シンポジウムは、白井康仁アメリカ部門長が司会を務め、中村保理事・副学長とワシントン大学Mari Ostendorf副学長の挨拶の後、「持続可能な社会における海洋研究とその応用」をテーマに、 Christopher Bassett博士(Applied Physics Laboratory at the University of Washington)による海洋エネルギー資源の概要と利用技術の開発やワシントン大学における海洋エネルギーの取組についての発表、川井浩史特命教授によるブルーカーボンを目的とした海藻・海草育成における洋上風力発電施設を利用することの有用性についての発表がありました。続いて、Simon Geerlofs氏(Washington Maritime Blue)から非営利団体であるWashington Maritime Blueの取組や目的についての説明があり、同じくWashington Maritime Blue のRachel Aronsonプログラム・ディレクターにより、ワシントン州海域で激減しているシャチの脅威となっている水中騒音に関して、大型商業船舶がシャチに与える音響的な影響を軽減することを目的に作られたThe Quiet Sound programについての発表がありました。

本シンポジウムのテーマである「持続可能な社会における海洋研究とその応用」について、参加者がさまざまな角度から考える良い機会となりました。
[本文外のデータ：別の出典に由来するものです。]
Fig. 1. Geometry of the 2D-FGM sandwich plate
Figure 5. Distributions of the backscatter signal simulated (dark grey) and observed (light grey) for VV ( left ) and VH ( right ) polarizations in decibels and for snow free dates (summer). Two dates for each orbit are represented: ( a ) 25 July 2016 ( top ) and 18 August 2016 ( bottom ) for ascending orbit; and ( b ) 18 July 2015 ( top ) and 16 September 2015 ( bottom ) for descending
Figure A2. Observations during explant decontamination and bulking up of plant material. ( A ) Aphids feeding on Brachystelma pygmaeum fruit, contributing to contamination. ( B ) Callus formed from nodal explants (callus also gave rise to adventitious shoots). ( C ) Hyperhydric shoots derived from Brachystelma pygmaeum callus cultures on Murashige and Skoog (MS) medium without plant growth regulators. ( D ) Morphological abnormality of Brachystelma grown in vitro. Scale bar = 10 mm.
シンポジウムの閉会にあたり、中村保理事・副学長は、神戸市とシアトル市の姉妹関係が65周年という記念すべき年に、神戸市長を始め神戸市関係者や在米企業、ワシントン大学やシアトルの研究機関等から幅広くご参加をいただき、成功裡に終えることができたことに感謝の意を表すとともに、本学は、シアトル拠点を足がかりに、ワシントン大学をはじめとする米国の教育研究機関との強いパートナーシップを目指し、グローバル化する世界の中で普遍的な課題に取り組む高等教育研究機関として重要な役割を担っていくとの決意を述べました。

     

また今回の訪米では、中村保理事・副学長、白井康仁アメリカ部門長、河合成雄グローバル教育センター長、井村隆国際部長がワシントン大学を訪問し、学術交流協定の拡充、学生及び教職員の交流推進について相互協力を確認しました。

本学は、シアトル拠点を積極的に活用し、ワシントン大学をはじめとする北米の大学とのさらなる連携強化を図っていきます。